An enlightening article in The New York Times on the evolution of kids’ whining says children use this communication style as a tactic to get a parent’s attention – fast. And when you think about it, it’s quite genius (because it works).

The good news is that this annoying milestone is something so universal and common that all children go through, so I’m not alone.

Plus, children apparently reserve their best whiney voices for people they are emotionally attached to, which I’ll take as a compliment.

The bad news (for me) is that it’s only going to get worse once he starts talking.

Please, make it stop!

So how do you make the whining stop (once they’re talking)?

There are a couple of approaches parents can take to help reduce toddler whining. One is ignoring it. But this method comes down to a battle of wills and should only be attempted if you’re confident you can absolutely keep your cool.

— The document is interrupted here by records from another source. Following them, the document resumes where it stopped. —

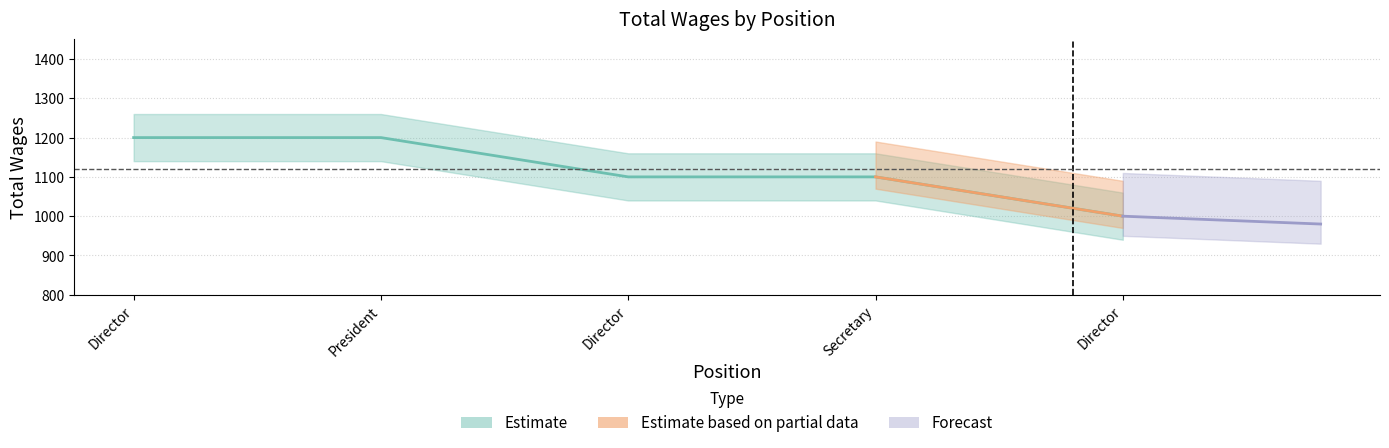

Which has a higher value, Director or President?

President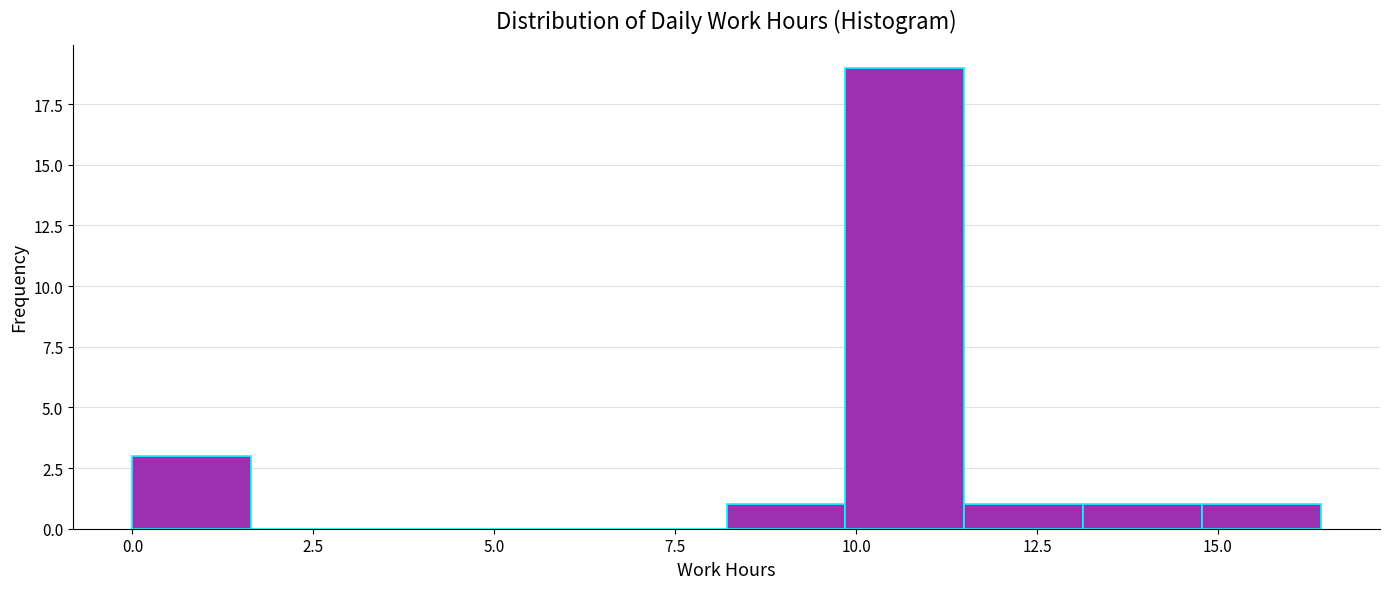

Around what value on the x-axis is the tallest bar? Give the approximate position of its centre, as read against the axis.

10.5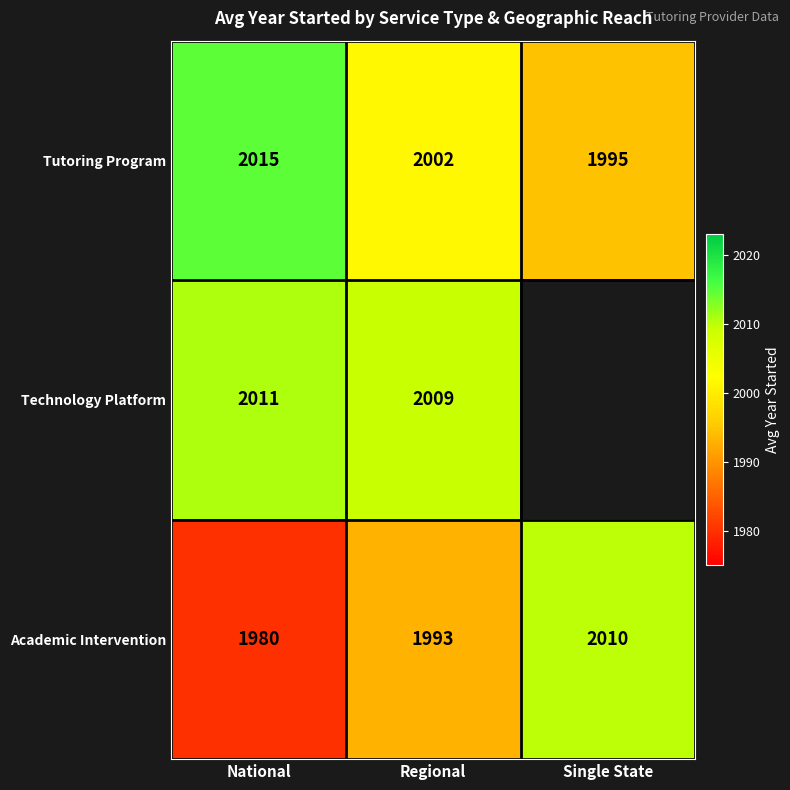

Where is Academic Intervention nearest to the value 1995?

Regional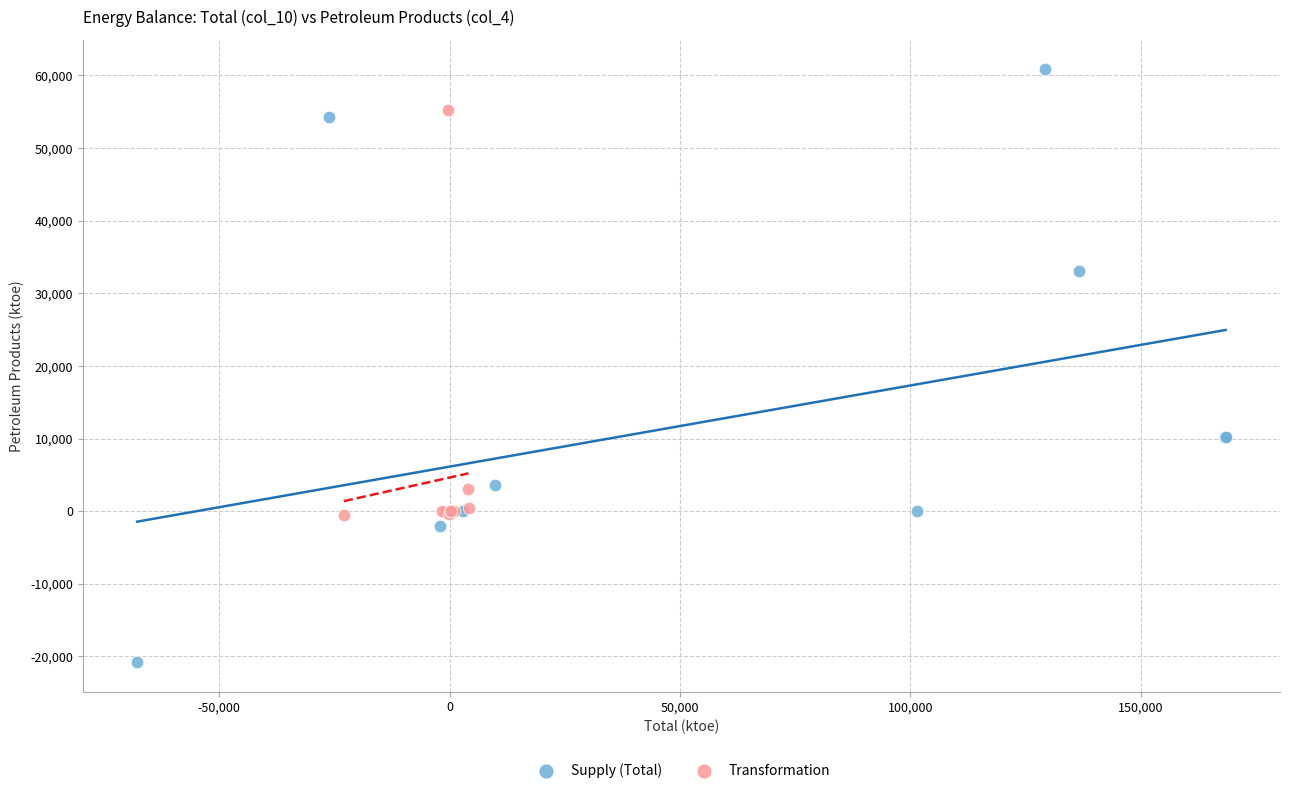

Which series contains the lowest Y value?

Supply (Total)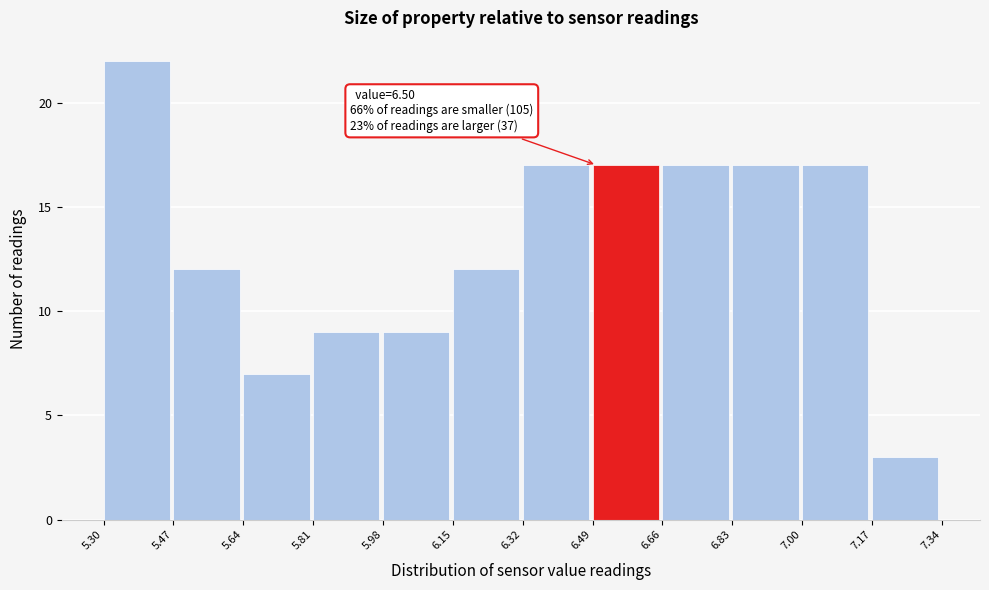

Over which range of the x-axis is the bar tallest?

5.30 to 5.47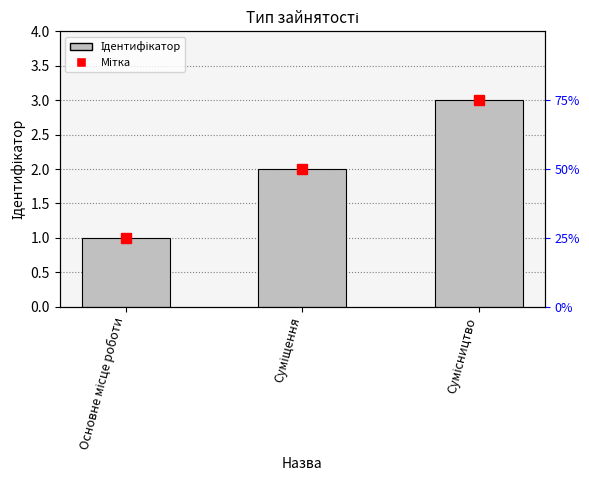

Approximately how many times larger is the value at Сумісництво compared to Суміщення?

1.5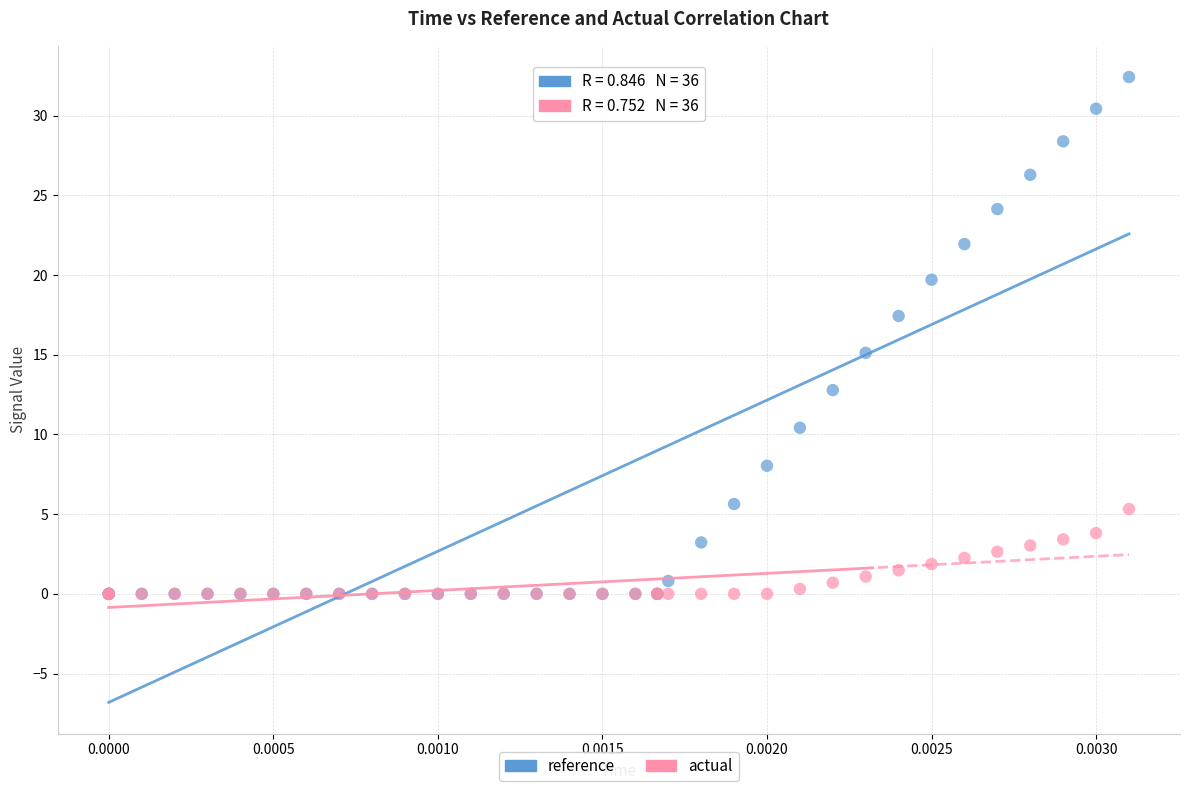

What are all the series names shown in the legend?

reference, actual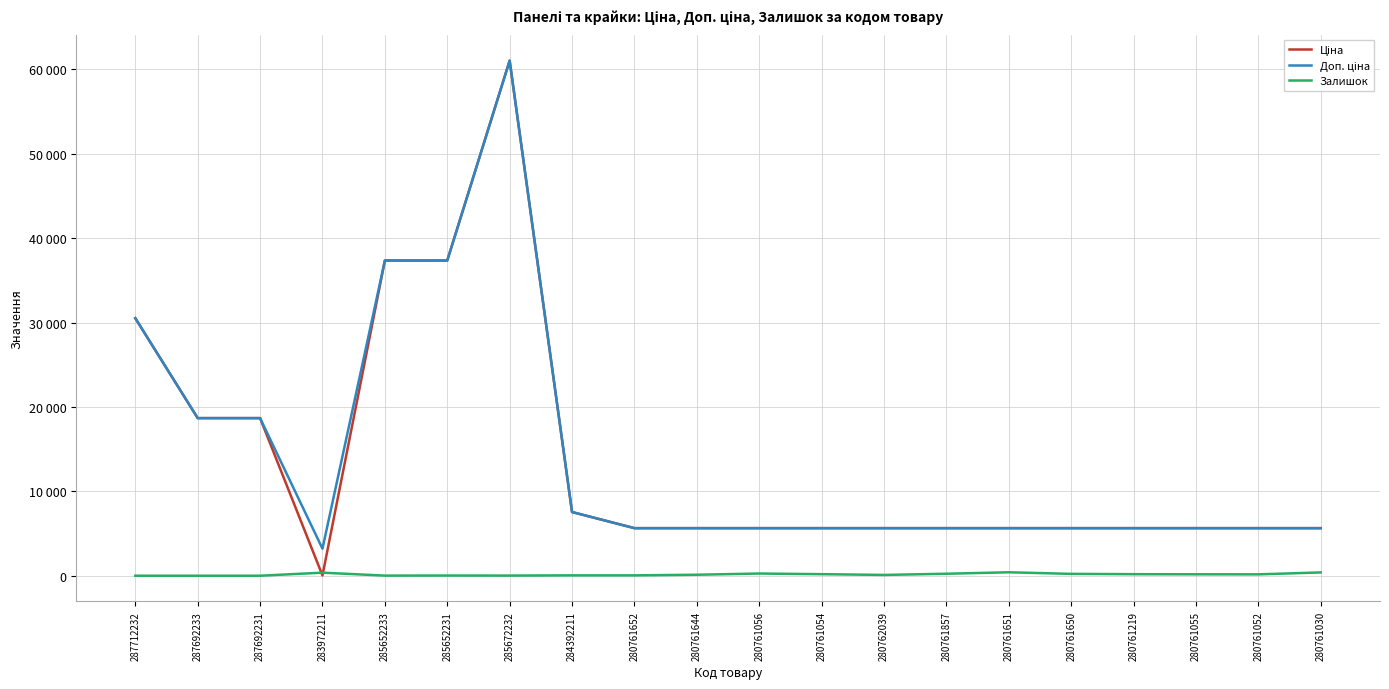

How many intersections are there between Ціна and Залишок?

2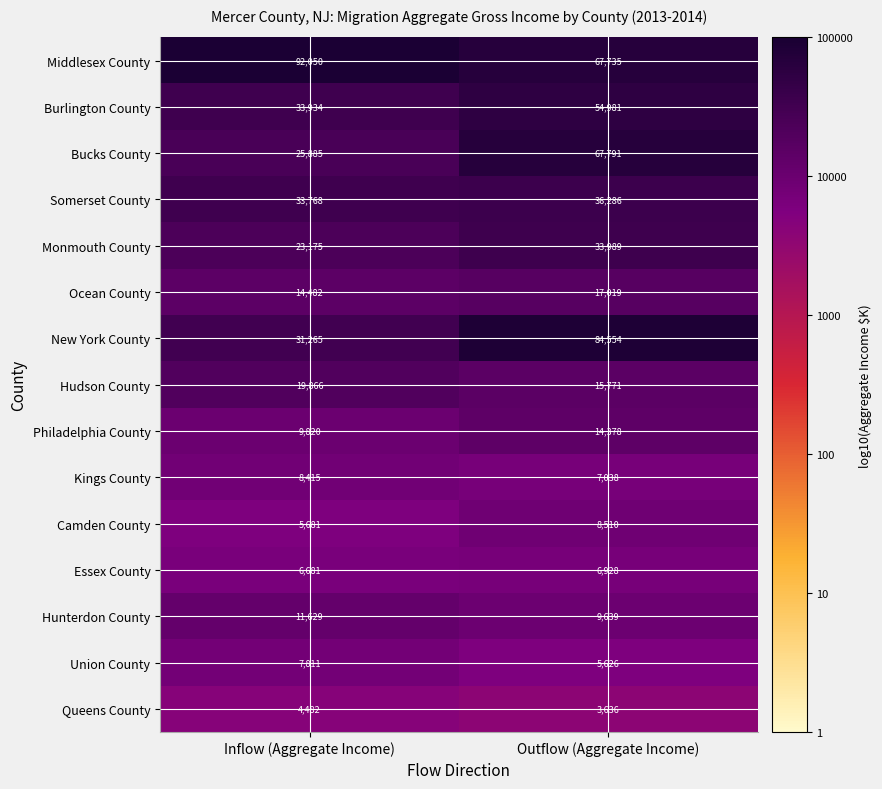

Rank the series by their maximum value, from lowest to highest.

Queens County, Essex County, Union County, Kings County, Camden County, Hunterdon County, Philadelphia County, Ocean County, Hudson County, Monmouth County, Somerset County, Burlington County, Bucks County, New York County, Middlesex County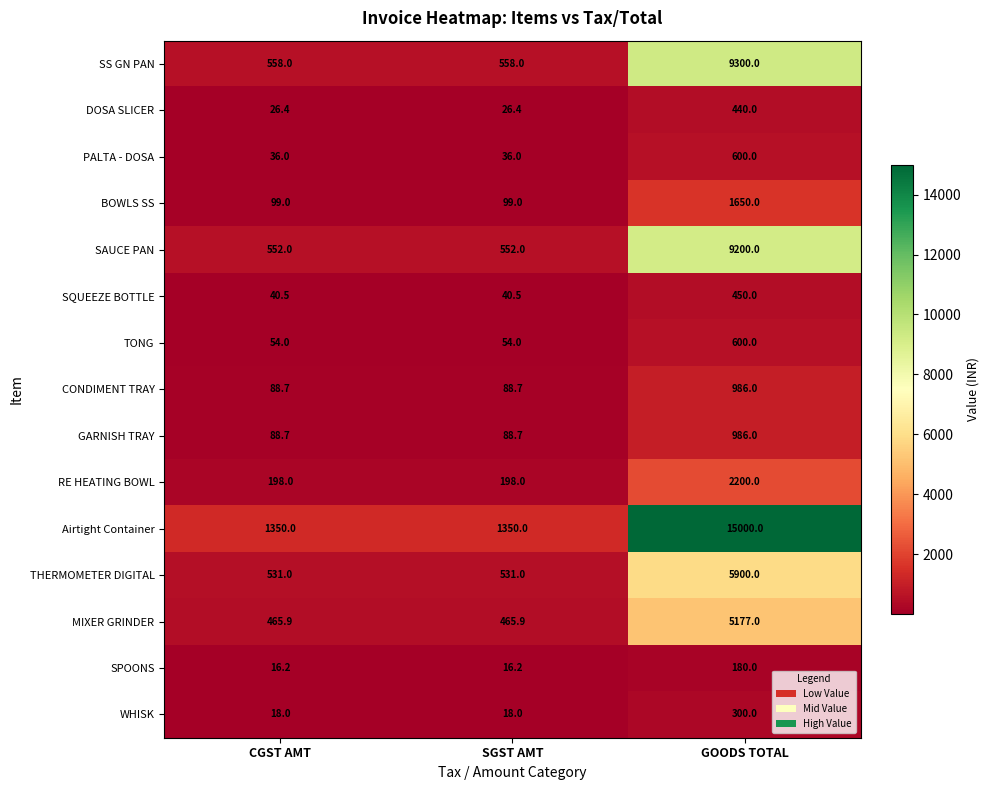

The BOWLS SS series shows 159.5 at CGST AMT. True or false?

False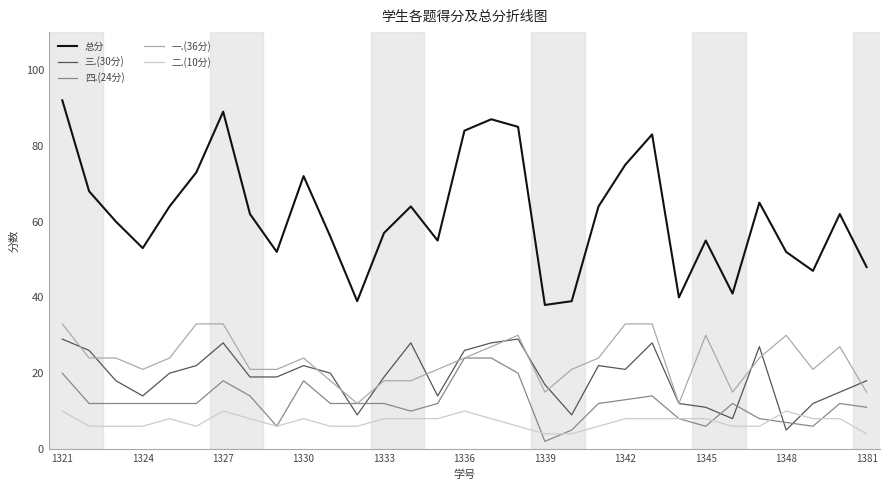

Count the 一.(36分) values in the range 18 to 30.

21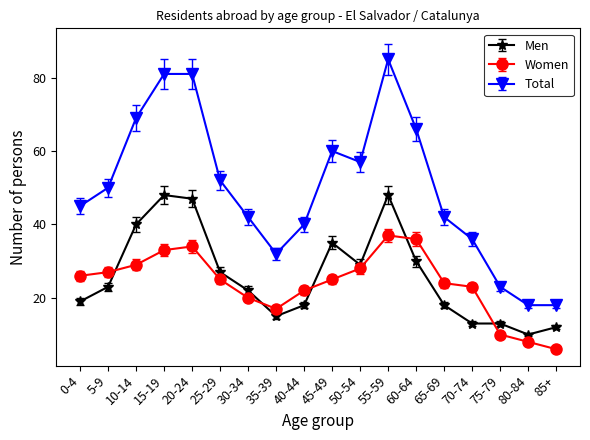

What is the difference between the second highest and second lowest values in the Men series?

36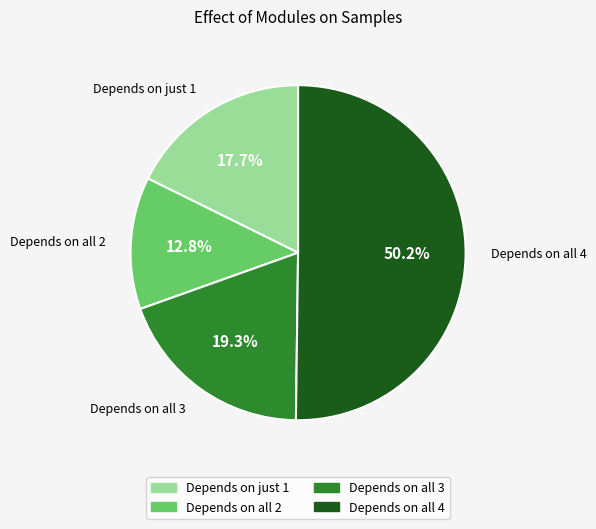

How many segments does this pie chart have?

4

Dr Dunya Poltorak, a paediatric medical psychologist, told The New York Times that yelling at your kids for whining can backfire.

“Scolding or disciplining can inadvertently reinforce the behaviour. They’re looking for a response; when they don’t get a positive response, they’ll go for the negative one,” said Dr Poltorak. So yelling may actually teach them they’ll get a response – making them do it more.

“It’s hard for me to understand you”

Here’s what you can do instead.

In a podcast episode of Raising Good Humans, developmental psychologist Dr Aliza Pressman tells parents to take a deep breath.

“Here is the problem with whining: it’s not harmful, it’s just annoying,” she says.

“It’s an annoying behaviour, and we tend to get really annoyed and then tell our kids, or show our kids, with our body language that we’re really annoyed. This prompts them to whine more because it’s kind of working,” she says.  

“But if you can take a deep breath and get down on eye level and say to them, ‘I’m really trying to understand what you’re trying to say. It’s hard for me to understand when you are whining. Can you try that again in your real voice?’ They are much more likely to respond to you.” 

The leg tug

Similar can be said when you’re chatting with a friend and your child is tugging on your leg.

Dr Pressman suggests saying something to your child along the lines of, “’I see you. You really want my attention right now. I’m talking to my sister but then I’m going to get to talk to you as soon as we take a break.’ And then ideally you tell them when that’s going to be.”

So as hard as it might be, the best strategy for minimising a whinging toddler might be to have no strategy at all. Simply let your child know you’ve seen them and keep calm and carry on.